Botschafter

„Was normal ist? Sagen Sie es mir!"

Botschafter deshalb, weil ich vor keinem Gesprächspartner zurückschrecke, um Dinge zu verändern. Sie können mich gerne für naiv halten aber ich bin der Auffassung, dass ein Mensch die Welt verändern kann. Und wenn ich von Veränderung spreche, dann meine ich nicht nur Gehörlose. Es geht mir darum, voneinander zu profitieren und zusammen zu wachsen. Mein Vorhaben beschränkt sich dabei nicht auf Hamburg, sondern ich denke international.

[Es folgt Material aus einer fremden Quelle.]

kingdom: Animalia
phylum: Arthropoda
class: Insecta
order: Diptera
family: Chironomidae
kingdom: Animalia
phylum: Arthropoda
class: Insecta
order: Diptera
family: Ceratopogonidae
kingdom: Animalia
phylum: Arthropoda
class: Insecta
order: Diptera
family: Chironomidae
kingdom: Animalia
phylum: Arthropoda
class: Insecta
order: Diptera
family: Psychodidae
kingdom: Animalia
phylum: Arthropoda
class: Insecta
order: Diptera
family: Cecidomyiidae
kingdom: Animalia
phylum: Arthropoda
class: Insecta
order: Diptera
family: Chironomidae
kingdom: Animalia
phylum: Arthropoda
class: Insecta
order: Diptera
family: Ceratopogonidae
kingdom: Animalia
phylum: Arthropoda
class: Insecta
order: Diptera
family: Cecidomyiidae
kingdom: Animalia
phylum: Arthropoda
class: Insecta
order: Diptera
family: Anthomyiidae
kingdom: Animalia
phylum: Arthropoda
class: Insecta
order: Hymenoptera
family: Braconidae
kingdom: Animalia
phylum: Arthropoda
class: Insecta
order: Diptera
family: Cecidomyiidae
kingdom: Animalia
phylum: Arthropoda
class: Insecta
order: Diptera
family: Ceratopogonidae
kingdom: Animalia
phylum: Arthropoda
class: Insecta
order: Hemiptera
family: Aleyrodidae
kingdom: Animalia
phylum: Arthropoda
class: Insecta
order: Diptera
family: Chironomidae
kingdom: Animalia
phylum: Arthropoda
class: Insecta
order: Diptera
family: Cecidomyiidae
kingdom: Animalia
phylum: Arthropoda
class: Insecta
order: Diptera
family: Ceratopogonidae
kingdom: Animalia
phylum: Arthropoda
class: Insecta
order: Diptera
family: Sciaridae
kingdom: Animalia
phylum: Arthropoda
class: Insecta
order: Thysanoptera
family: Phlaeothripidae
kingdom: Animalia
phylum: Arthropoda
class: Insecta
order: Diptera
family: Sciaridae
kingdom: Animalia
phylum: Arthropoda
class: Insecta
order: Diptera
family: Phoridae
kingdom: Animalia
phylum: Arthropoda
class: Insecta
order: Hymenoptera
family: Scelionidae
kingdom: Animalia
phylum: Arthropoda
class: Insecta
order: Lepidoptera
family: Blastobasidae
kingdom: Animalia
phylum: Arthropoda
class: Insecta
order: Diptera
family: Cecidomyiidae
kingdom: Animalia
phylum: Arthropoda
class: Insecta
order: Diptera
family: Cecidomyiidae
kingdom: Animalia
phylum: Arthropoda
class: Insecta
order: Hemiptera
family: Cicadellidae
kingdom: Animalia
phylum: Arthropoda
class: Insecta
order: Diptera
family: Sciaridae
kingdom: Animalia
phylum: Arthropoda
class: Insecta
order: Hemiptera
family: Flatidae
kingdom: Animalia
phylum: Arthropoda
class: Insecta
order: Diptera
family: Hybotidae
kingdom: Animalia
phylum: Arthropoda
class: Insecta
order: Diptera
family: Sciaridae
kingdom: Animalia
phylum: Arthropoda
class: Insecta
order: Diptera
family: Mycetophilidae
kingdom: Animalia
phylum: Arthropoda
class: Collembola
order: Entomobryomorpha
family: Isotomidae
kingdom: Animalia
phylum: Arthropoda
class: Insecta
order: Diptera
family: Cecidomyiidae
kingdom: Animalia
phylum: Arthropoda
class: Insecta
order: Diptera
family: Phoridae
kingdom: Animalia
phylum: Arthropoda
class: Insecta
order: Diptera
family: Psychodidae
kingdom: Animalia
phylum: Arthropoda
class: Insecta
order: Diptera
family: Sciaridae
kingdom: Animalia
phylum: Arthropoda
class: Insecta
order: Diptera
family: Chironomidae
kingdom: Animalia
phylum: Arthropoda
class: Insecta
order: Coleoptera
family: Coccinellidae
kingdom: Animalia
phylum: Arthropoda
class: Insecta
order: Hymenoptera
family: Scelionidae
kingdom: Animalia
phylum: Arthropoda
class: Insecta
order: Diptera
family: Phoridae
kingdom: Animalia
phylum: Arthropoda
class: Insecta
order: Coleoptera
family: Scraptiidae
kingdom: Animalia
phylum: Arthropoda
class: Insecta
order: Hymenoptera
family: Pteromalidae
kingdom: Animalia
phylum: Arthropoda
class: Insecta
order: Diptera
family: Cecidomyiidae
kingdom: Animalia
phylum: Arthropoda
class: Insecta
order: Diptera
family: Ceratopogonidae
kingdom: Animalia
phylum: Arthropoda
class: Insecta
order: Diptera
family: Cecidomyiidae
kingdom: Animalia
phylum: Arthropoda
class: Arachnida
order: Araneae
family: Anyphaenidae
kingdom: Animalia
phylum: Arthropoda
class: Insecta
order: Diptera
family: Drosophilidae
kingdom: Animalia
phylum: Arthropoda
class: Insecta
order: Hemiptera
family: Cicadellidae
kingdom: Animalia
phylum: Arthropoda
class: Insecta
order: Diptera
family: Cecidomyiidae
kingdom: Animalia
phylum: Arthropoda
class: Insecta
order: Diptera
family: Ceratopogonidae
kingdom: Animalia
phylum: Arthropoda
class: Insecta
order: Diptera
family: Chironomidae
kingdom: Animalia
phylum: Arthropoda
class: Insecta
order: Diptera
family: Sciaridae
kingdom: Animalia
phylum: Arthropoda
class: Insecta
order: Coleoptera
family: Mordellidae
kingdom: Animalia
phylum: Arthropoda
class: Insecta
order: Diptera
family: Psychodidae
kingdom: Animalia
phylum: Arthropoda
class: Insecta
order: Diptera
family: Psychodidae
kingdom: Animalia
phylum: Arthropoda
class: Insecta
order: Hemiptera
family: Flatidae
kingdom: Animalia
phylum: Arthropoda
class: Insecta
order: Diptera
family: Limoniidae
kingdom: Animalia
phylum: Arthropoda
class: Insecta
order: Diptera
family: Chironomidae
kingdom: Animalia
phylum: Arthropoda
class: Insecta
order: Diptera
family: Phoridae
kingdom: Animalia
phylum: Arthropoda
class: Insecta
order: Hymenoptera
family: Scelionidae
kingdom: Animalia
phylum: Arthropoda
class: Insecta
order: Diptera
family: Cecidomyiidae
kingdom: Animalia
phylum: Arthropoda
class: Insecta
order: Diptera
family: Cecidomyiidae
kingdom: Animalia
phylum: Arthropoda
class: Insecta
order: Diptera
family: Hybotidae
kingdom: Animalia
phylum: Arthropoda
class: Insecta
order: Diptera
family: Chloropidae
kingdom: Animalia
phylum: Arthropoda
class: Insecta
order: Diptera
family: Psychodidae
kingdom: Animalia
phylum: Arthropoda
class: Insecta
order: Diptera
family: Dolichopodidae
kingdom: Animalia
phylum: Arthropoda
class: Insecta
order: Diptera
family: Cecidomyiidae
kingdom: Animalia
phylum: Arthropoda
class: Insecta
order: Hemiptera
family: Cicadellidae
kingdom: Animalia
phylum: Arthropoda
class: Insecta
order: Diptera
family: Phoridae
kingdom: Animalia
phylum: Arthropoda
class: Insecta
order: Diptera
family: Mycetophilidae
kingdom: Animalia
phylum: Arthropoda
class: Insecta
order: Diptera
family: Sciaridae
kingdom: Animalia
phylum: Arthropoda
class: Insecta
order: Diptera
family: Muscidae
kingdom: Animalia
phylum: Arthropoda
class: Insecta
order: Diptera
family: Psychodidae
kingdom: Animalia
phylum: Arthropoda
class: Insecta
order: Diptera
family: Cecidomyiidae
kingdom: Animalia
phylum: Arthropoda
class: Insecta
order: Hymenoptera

Alltägliche Dinge stellen Gehörlose häufig auf die Probe und viele Situationen, die Ihnen womöglich selbstverständlich erscheinen, sind in der stillen Welt meist ein Kraftakt. Haben Sie sich mal gefragt, ob Ihr Metzger Gebärdensprache kann? Wohl kaum! Wie soll man dann dort einkaufen gehen?

Um genau diese Momente angenehmer zu gestalten, braucht es das Gespräch zwischen jemandem ohne Gehör und der Politik.

Nur wenn ein Austausch mit Betroffenen stattfindet, kann nützliches bewirkt werden, was den Menschen mit diesem Handicap tatsächlich zu Gute kommt. Zusätzlich bewirkt es natürlich, dass das Bewusstsein der Politik geschärft wird und es leichter ist, sich in die Lage des Anderen zu versetzen.

„Und noch etwas ist dabei wichtig: Dass Gehörlose nicht auf ihr Handicap reduziert werden.“ Stattdessen sollte man erkennen, welche Fähigkeiten Menschen entwickeln, wenn ein Sinn ausgeschaltet ist und von diesen profitieren. Ein Mensch der nicht hört, hat zum Beispiel ein viel geschulteres Auge als jemand mit gesunden Ohren. Daraus folgt, dass diese Person völlig andere Ideen entwickelt. Der Idealfall muss doch also sein, dass sich die Menschen – so unterschiedlich sie in ihrer Wahrnehmung sind – zusammen tun, um Großes zu bewirken.